» **Problem to solve**
Turn the lines of all the records into a Markdown table with two columns, Row and Line, numbering each line in order and leaving out blank lines.
═══ Records supplied ═══
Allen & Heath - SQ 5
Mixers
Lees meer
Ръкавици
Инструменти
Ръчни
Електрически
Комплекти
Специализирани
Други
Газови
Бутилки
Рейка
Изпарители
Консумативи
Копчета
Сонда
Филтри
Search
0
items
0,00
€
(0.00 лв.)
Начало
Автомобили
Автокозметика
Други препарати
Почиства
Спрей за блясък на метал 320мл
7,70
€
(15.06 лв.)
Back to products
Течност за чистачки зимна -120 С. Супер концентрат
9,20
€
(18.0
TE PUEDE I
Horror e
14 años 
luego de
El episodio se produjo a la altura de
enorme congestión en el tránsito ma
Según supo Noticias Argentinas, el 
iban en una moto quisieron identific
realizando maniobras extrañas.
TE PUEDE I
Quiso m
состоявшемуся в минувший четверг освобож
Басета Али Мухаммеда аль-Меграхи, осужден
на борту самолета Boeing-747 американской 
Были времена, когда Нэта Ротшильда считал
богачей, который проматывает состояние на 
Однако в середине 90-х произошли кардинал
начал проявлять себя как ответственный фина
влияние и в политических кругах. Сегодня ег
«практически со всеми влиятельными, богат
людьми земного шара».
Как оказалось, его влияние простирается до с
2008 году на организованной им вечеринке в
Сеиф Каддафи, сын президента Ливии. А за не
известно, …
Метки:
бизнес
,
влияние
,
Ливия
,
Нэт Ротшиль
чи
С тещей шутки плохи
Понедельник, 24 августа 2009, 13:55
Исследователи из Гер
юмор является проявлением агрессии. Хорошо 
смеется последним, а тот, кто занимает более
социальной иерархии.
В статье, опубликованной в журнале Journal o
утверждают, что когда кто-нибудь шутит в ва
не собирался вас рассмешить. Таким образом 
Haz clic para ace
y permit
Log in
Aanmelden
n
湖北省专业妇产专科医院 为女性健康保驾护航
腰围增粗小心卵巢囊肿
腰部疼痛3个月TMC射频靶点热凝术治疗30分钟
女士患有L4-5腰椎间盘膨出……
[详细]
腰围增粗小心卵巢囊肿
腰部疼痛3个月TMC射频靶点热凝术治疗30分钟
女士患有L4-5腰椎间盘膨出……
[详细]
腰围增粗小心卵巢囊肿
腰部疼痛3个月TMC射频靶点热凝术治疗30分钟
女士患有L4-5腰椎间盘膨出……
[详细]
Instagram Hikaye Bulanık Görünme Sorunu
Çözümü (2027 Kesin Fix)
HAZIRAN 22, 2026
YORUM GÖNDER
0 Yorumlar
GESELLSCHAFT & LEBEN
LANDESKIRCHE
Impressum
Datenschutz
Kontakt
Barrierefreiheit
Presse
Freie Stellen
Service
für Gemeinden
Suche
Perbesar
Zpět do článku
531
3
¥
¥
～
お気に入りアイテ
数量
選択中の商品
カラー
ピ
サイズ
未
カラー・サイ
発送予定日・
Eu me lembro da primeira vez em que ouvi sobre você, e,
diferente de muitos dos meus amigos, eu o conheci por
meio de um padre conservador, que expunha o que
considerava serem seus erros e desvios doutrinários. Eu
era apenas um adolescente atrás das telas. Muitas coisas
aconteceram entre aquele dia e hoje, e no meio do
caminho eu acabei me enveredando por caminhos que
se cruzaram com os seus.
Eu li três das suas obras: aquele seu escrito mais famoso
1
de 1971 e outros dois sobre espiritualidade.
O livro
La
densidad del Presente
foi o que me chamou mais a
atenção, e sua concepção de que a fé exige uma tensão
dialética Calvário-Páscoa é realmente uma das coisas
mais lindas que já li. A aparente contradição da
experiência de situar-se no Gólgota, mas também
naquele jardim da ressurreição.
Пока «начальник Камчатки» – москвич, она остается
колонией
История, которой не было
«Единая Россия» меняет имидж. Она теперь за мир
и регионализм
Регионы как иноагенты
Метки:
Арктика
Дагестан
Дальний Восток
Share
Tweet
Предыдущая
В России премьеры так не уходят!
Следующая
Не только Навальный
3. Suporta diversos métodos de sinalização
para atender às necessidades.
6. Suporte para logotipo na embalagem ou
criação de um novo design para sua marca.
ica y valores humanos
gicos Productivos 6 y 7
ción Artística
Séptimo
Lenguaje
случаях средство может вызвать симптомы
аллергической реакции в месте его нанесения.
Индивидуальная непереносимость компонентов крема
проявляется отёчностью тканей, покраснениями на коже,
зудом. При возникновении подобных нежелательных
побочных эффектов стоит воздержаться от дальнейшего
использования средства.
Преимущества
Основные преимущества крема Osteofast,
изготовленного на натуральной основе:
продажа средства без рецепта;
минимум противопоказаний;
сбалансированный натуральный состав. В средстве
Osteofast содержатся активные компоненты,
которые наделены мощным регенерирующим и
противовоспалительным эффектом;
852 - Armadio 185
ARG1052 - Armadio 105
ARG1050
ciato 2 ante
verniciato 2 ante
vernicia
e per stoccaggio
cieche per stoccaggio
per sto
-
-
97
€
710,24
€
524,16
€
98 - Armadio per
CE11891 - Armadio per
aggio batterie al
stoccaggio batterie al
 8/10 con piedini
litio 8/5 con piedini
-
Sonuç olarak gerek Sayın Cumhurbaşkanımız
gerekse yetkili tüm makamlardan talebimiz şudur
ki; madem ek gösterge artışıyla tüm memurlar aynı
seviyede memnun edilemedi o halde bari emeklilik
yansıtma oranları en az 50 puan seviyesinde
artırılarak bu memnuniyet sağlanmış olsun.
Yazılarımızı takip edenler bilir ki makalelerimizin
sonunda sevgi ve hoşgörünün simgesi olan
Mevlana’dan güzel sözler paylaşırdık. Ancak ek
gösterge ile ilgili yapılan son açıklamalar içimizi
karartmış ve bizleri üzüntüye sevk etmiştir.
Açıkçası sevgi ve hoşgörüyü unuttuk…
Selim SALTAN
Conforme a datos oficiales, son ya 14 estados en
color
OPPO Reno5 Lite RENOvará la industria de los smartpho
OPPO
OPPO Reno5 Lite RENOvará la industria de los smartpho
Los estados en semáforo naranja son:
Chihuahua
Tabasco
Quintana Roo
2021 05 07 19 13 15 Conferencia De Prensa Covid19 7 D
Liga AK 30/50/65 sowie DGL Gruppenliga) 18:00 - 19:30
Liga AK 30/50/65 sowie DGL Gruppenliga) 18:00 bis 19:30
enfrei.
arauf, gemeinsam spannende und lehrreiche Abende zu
═══
» **Response to this task**
| Row | Line |
|---|---|
| 1 | Allen & Heath - SQ 5 |
| 2 | Mixers |
| 3 | Lees meer |
| 4 | Ръкавици |
| 5 | Инструменти |
| 6 | Ръчни |
| 7 | Електрически |
| 8 | Комплекти |
| 9 | Специализирани |
| 10 | Други |
| 11 | Газови |
| 12 | Бутилки |
| 13 | Рейка |
| 14 | Изпарители |
| 15 | Консумативи |
| 16 | Копчета |
| 17 | Сонда |
| 18 | Филтри |
| 19 | Search |
| 20 | 0 |
| 21 | items |
| 22 | 0,00 |
| 23 | € |
| 24 | (0.00 лв.) |
| 25 | Начало |
| 26 | Автомобили |
| 27 | Автокозметика |
| 28 | Други препарати |
| 29 | Почиства |
| 30 | Спрей за блясък на метал 320мл |
| 31 | 7,70 |
| 32 | € |
| 33 | (15.06 лв.) |
| 34 | Back to products |
| 35 | Течност за чистачки зимна -120 С. Супер концентрат |
| 36 | 9,20 |
| 37 | € |
| 38 | (18.0 |
| 39 | TE PUEDE I |
| 40 | Horror e |
| 41 | 14 años  |
| 42 | luego de |
| 43 | El episodio se produjo a la altura de |
| 44 | enorme congestión en el tránsito ma |
| 45 | Según supo Noticias Argentinas, el  |
| 46 | iban en una moto quisieron identific |
| 47 | realizando maniobras extrañas. |
| 48 | TE PUEDE I |
| 49 | Quiso m |
| 50 | состоявшемуся в минувший четверг освобож |
| 51 | Басета Али Мухаммеда аль-Меграхи, осужден |
| 52 | на борту самолета Boeing-747 американской  |
| 53 | Были времена, когда Нэта Ротшильда считал |
| 54 | богачей, который проматывает состояние на  |
| 55 | Однако в середине 90-х произошли кардинал |
| 56 | начал проявлять себя как ответственный фина |
| 57 | влияние и в политических кругах. Сегодня ег |
| 58 | «практически со всеми влиятельными, богат |
| 59 | людьми земного шара». |
| 60 | Как оказалось, его влияние простирается до с |
| 61 | 2008 году на организованной им вечеринке в |
| 62 | Сеиф Каддафи, сын президента Ливии. А за не |
| 63 | известно, … |
| 64 | Метки: |
| 65 | бизнес |
| 66 | , |
| 67 | влияние |
| 68 | , |
| 69 | Ливия |
| 70 | , |
| 71 | Нэт Ротшиль |
| 72 | чи |
| 73 | С тещей шутки плохи |
| 74 | Понедельник, 24 августа 2009, 13:55 |
| 75 | Исследователи из Гер |
| 76 | юмор является проявлением агрессии. Хорошо  |
| 77 | смеется последним, а тот, кто занимает более |
| 78 | социальной иерархии. |
| 79 | В статье, опубликованной в журнале Journal o |
| 80 | утверждают, что когда кто-нибудь шутит в ва |
| 81 | не собирался вас рассмешить. Таким образом  |
| 82 | Haz clic para ace |
| 83 | y permit |
| 84 | Log in |
| 85 | Aanmelden |
| 86 | n |
| 87 | 湖北省专业妇产专科医院 为女性健康保驾护航 |
| 88 | 腰围增粗小心卵巢囊肿 |
| 89 | 腰部疼痛3个月TMC射频靶点热凝术治疗30分钟 |
| 90 | 女士患有L4-5腰椎间盘膨出…… |
| 91 | [详细] |
| 92 | 腰围增粗小心卵巢囊肿 |
| 93 | 腰部疼痛3个月TMC射频靶点热凝术治疗30分钟 |
| 94 | 女士患有L4-5腰椎间盘膨出…… |
| 95 | [详细] |
| 96 | 腰围增粗小心卵巢囊肿 |
| 97 | 腰部疼痛3个月TMC射频靶点热凝术治疗30分钟 |
| 98 | 女士患有L4-5腰椎间盘膨出…… |
| 99 | [详细] |
| 100 | Instagram Hikaye Bulanık Görünme Sorunu |
| 101 | Çözümü (2027 Kesin Fix) |
| 102 | HAZIRAN 22, 2026 |
| 103 | YORUM GÖNDER |
| 104 | 0 Yorumlar |
| 105 | GESELLSCHAFT & LEBEN |
| 106 | LANDESKIRCHE |
| 107 | Impressum |
| 108 | Datenschutz |
| 109 | Kontakt |
| 110 | Barrierefreiheit |
| 111 | Presse |
| 112 | Freie Stellen |
| 113 | Service |
| 114 | für Gemeinden |
| 115 | Suche |
| 116 | Perbesar |
| 117 | Zpět do článku |
| 118 | 531 |
| 119 | 3 |
| 120 | ¥ |
| 121 | ¥ |
| 122 | ～ |
| 123 | お気に入りアイテ |
| 124 | 数量 |
| 125 | 選択中の商品 |
| 126 | カラー |
| 127 | ピ |
| 128 | サイズ |
| 129 | 未 |
| 130 | カラー・サイ |
| 131 | 発送予定日・ |
| 132 | Eu me lembro da primeira vez em que ouvi sobre você, e, |
| 133 | diferente de muitos dos meus amigos, eu o conheci por |
| 134 | meio de um padre conservador, que expunha o que |
| 135 | considerava serem seus erros e desvios doutrinários. Eu |
| 136 | era apenas um adolescente atrás das telas. Muitas coisas |
| 137 | aconteceram entre aquele dia e hoje, e no meio do |
| 138 | caminho eu acabei me enveredando por caminhos que |
| 139 | se cruzaram com os seus. |
| 140 | Eu li três das suas obras: aquele seu escrito mais famoso |
| 141 | 1 |
| 142 | de 1971 e outros dois sobre espiritualidade. |
| 143 | O livro |
| 144 | La |
| 145 | densidad del Presente |
| 146 | foi o que me chamou mais a |
| 147 | atenção, e sua concepção de que a fé exige uma tensão |
| 148 | dialética Calvário-Páscoa é realmente uma das coisas |
| 149 | mais lindas que já li. A aparente contradição da |
| 150 | experiência de situar-se no Gólgota, mas também |
| 151 | naquele jardim da ressurreição. |
| 152 | Пока «начальник Камчатки» – москвич, она остается |
| 153 | колонией |
| 154 | История, которой не было |
| 155 | «Единая Россия» меняет имидж. Она теперь за мир |
| 156 | и регионализм |
| 157 | Регионы как иноагенты |
| 158 | Метки: |
| 159 | Арктика |
| 160 | Дагестан |
| 161 | Дальний Восток |
| 162 | Share |
| 163 | Tweet |
| 164 | Предыдущая |
| 165 | В России премьеры так не уходят! |
| 166 | Следующая |
| 167 | Не только Навальный |
| 168 | 3. Suporta diversos métodos de sinalização |
| 169 | para atender às necessidades. |
| 170 | 6. Suporte para logotipo na embalagem ou |
| 171 | criação de um novo design para sua marca. |
| 172 | ica y valores humanos |
| 173 | gicos Productivos 6 y 7 |
| 174 | ción Artística |
| 175 | Séptimo |
| 176 | Lenguaje |
| 177 | случаях средство может вызвать симптомы |
| 178 | аллергической реакции в месте его нанесения. |
| 179 | Индивидуальная непереносимость компонентов крема |
| 180 | проявляется отёчностью тканей, покраснениями на коже, |
| 181 | зудом. При возникновении подобных нежелательных |
| 182 | побочных эффектов стоит воздержаться от дальнейшего |
| 183 | использования средства. |
| 184 | Преимущества |
| 185 | Основные преимущества крема Osteofast, |
| 186 | изготовленного на натуральной основе: |
| 187 | продажа средства без рецепта; |
| 188 | минимум противопоказаний; |
| 189 | сбалансированный натуральный состав. В средстве |
| 190 | Osteofast содержатся активные компоненты, |
| 191 | которые наделены мощным регенерирующим и |
| 192 | противовоспалительным эффектом; |
| 193 | 852 - Armadio 185 |
| 194 | ARG1052 - Armadio 105 |
| 195 | ARG1050 |
| 196 | ciato 2 ante |
| 197 | verniciato 2 ante |
| 198 | vernicia |
| 199 | e per stoccaggio |
| 200 | cieche per stoccaggio |
| 201 | per sto |
| 202 | - |
| 203 | - |
| 204 | 97 |
| 205 | € |
| 206 | 710,24 |
| 207 | € |
| 208 | 524,16 |
| 209 | € |
| 210 | 98 - Armadio per |
| 211 | CE11891 - Armadio per |
| 212 | aggio batterie al |
| 213 | stoccaggio batterie al |
| 214 |  8/10 con piedini |
| 215 | litio 8/5 con piedini |
| 216 | - |
| 217 | Sonuç olarak gerek Sayın Cumhurbaşkanımız |
| 218 | gerekse yetkili tüm makamlardan talebimiz şudur |
| 219 | ki; madem ek gösterge artışıyla tüm memurlar aynı |
| 220 | seviyede memnun edilemedi o halde bari emeklilik |
| 221 | yansıtma oranları en az 50 puan seviyesinde |
| 222 | artırılarak bu memnuniyet sağlanmış olsun. |
| 223 | Yazılarımızı takip edenler bilir ki makalelerimizin |
| 224 | sonunda sevgi ve hoşgörünün simgesi olan |
| 225 | Mevlana’dan güzel sözler paylaşırdık. Ancak ek |
| 226 | gösterge ile ilgili yapılan son açıklamalar içimizi |
| 227 | karartmış ve bizleri üzüntüye sevk etmiştir. |
| 228 | Açıkçası sevgi ve hoşgörüyü unuttuk… |
| 229 | Selim SALTAN |
| 230 | Conforme a datos oficiales, son ya 14 estados en |
| 231 | color |
| 232 | OPPO Reno5 Lite RENOvará la industria de los smartpho |
| 233 | OPPO |
| 234 | OPPO Reno5 Lite RENOvará la industria de los smartpho |
| 235 | Los estados en semáforo naranja son: |
| 236 | Chihuahua |
| 237 | Tabasco |
| 238 | Quintana Roo |
| 239 | 2021 05 07 19 13 15 Conferencia De Prensa Covid19 7 D |
| 240 | Liga AK 30/50/65 sowie DGL Gruppenliga) 18:00 - 19:30 |
| 241 | Liga AK 30/50/65 sowie DGL Gruppenliga) 18:00 bis 19:30 |
| 242 | enfrei. |
| 243 | arauf, gemeinsam spannende und lehrreiche Abende zu |